:: Saved data entries ::
------
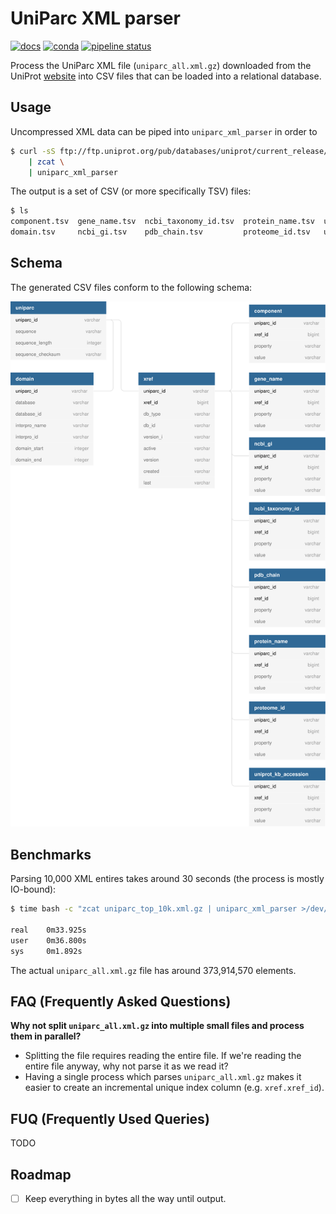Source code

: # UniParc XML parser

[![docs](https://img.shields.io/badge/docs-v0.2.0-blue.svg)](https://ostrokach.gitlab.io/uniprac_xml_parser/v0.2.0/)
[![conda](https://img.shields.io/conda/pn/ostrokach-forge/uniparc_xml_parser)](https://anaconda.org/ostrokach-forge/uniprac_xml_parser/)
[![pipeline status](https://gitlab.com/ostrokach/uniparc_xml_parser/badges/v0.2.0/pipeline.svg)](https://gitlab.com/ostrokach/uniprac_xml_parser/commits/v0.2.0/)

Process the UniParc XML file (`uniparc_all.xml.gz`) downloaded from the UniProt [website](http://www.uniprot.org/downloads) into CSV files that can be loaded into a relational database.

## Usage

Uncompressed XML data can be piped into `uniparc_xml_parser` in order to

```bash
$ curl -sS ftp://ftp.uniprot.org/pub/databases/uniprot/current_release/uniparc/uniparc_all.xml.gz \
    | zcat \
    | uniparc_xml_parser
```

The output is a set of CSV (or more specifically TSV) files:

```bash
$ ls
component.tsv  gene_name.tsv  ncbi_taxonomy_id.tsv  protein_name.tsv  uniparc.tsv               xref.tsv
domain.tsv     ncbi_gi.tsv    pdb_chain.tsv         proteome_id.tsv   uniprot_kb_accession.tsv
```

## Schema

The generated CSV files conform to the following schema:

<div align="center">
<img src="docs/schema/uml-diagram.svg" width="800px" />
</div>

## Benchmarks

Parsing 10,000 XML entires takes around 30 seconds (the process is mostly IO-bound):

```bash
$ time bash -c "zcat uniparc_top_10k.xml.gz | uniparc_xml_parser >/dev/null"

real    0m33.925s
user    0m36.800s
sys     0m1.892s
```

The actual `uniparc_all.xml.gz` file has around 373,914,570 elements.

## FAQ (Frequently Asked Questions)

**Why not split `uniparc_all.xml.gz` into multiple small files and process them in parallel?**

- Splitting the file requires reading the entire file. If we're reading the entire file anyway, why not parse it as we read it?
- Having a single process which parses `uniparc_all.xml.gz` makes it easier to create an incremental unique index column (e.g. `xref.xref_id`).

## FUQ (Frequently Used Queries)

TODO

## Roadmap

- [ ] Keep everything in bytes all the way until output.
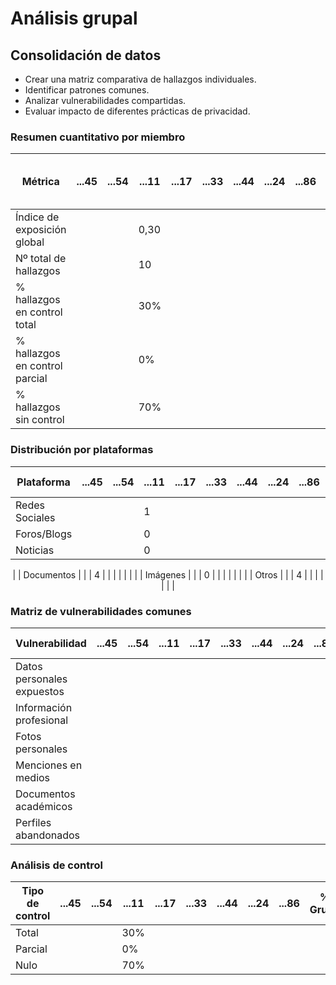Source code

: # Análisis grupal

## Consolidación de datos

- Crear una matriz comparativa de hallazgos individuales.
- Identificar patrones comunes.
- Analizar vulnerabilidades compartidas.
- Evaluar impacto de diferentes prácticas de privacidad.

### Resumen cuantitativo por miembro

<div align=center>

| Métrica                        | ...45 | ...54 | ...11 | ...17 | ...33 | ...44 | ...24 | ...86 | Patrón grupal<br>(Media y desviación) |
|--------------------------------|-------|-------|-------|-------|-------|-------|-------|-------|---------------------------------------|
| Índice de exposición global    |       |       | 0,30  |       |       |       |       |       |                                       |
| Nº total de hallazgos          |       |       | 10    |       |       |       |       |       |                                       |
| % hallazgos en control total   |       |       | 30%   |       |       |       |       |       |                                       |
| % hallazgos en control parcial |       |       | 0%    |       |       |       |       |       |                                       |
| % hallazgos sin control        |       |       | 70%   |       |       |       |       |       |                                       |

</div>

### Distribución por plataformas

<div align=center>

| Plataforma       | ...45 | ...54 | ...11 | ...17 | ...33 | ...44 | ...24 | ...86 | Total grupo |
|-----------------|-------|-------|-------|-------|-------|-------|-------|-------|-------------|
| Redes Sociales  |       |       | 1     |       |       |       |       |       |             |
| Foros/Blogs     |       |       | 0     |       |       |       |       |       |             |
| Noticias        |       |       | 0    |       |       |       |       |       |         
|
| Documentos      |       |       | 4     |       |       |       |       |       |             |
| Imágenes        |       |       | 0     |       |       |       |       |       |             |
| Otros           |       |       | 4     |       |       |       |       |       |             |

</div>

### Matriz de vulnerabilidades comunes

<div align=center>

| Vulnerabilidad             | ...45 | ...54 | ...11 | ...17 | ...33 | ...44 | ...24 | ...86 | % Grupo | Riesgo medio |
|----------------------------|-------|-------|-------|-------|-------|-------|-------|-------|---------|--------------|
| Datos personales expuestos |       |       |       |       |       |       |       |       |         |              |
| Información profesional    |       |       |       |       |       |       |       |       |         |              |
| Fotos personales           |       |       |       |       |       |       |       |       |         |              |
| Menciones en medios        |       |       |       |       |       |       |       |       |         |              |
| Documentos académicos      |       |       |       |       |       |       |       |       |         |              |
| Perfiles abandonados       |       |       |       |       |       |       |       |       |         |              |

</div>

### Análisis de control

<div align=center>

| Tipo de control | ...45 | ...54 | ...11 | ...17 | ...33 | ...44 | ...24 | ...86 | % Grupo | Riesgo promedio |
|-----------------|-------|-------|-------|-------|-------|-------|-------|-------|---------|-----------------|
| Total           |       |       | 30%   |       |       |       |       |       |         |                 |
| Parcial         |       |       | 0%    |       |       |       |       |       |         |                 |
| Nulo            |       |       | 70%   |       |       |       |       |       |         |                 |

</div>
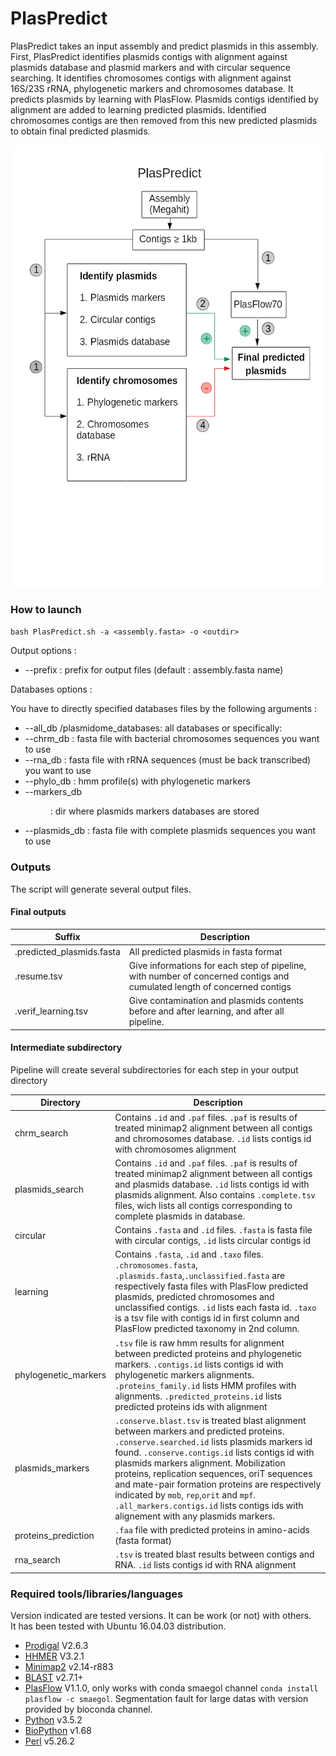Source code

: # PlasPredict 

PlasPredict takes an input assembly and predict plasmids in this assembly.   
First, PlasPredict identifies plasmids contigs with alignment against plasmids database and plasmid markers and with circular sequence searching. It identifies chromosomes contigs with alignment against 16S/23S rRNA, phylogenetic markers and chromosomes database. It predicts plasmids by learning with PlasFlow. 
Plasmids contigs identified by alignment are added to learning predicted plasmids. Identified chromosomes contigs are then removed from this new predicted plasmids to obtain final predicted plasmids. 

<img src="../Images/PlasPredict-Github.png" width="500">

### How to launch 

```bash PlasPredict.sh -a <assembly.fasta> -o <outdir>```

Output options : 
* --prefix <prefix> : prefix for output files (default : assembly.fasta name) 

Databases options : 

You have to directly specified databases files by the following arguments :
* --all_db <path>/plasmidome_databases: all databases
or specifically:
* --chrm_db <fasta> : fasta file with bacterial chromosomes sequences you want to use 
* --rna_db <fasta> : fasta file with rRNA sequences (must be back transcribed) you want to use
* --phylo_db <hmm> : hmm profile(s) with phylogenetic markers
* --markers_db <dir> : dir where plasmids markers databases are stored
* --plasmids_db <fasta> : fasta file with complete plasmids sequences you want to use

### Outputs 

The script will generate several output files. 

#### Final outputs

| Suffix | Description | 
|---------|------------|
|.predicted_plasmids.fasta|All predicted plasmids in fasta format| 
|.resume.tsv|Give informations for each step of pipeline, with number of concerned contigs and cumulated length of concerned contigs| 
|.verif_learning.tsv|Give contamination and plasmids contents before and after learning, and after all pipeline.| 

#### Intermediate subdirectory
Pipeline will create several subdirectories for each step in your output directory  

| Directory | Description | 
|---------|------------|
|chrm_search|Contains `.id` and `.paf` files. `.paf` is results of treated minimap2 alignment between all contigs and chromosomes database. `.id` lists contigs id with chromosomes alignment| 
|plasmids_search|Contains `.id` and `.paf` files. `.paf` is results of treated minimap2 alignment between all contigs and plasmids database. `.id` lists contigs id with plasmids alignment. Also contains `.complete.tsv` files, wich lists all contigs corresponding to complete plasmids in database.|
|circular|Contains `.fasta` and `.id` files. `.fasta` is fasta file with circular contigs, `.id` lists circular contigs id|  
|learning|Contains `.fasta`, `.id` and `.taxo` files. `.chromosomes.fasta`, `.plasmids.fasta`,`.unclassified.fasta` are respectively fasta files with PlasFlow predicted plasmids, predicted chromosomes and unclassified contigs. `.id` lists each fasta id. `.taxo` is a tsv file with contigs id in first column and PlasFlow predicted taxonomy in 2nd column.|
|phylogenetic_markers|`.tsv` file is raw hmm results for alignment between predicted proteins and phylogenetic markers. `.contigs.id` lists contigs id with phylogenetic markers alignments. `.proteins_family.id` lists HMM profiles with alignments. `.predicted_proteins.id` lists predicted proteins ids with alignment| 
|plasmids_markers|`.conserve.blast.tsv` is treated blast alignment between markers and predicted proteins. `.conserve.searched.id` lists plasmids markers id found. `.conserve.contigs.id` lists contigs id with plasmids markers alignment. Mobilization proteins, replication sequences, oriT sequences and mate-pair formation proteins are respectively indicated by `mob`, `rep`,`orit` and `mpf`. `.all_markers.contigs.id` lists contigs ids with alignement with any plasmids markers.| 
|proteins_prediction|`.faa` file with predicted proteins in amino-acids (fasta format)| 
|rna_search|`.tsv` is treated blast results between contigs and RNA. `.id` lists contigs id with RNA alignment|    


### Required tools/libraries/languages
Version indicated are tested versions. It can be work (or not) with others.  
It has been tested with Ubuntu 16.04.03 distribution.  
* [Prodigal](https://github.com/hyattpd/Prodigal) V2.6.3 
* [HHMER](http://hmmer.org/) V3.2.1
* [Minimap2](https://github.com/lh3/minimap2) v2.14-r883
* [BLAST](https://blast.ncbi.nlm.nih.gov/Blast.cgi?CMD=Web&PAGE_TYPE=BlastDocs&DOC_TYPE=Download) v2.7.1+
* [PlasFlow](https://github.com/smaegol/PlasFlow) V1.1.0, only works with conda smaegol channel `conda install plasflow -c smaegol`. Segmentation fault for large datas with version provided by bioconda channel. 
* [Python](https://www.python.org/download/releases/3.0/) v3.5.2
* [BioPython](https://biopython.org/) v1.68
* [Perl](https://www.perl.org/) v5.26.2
------
:: INSTRUCTIONS TO FOLLOW ::
Set down exactly the lines of the data above, beginning with the line that has "#### Intermediate subdirectory" and ending with the line that has "### Required tools/libraries/languages", and no others.

:: RESULT ::
#### Intermediate subdirectory
Pipeline will create several subdirectories for each step in your output directory  

| Directory | Description | 
|---------|------------|
|chrm_search|Contains `.id` and `.paf` files. `.paf` is results of treated minimap2 alignment between all contigs and chromosomes database. `.id` lists contigs id with chromosomes alignment| 
|plasmids_search|Contains `.id` and `.paf` files. `.paf` is results of treated minimap2 alignment between all contigs and plasmids database. `.id` lists contigs id with plasmids alignment. Also contains `.complete.tsv` files, wich lists all contigs corresponding to complete plasmids in database.|
|circular|Contains `.fasta` and `.id` files. `.fasta` is fasta file with circular contigs, `.id` lists circular contigs id|  
|learning|Contains `.fasta`, `.id` and `.taxo` files. `.chromosomes.fasta`, `.plasmids.fasta`,`.unclassified.fasta` are respectively fasta files with PlasFlow predicted plasmids, predicted chromosomes and unclassified contigs. `.id` lists each fasta id. `.taxo` is a tsv file with contigs id in first column and PlasFlow predicted taxonomy in 2nd column.|
|phylogenetic_markers|`.tsv` file is raw hmm results for alignment between predicted proteins and phylogenetic markers. `.contigs.id` lists contigs id with phylogenetic markers alignments. `.proteins_family.id` lists HMM profiles with alignments. `.predicted_proteins.id` lists predicted proteins ids with alignment| 
|plasmids_markers|`.conserve.blast.tsv` is treated blast alignment between markers and predicted proteins. `.conserve.searched.id` lists plasmids markers id found. `.conserve.contigs.id` lists contigs id with plasmids markers alignment. Mobilization proteins, replication sequences, oriT sequences and mate-pair formation proteins are respectively indicated by `mob`, `rep`,`orit` and `mpf`. `.all_markers.contigs.id` lists contigs ids with alignement with any plasmids markers.| 
|proteins_prediction|`.faa` file with predicted proteins in amino-acids (fasta format)| 
|rna_search|`.tsv` is treated blast results between contigs and RNA. `.id` lists contigs id with RNA alignment|    


### Required tools/libraries/languages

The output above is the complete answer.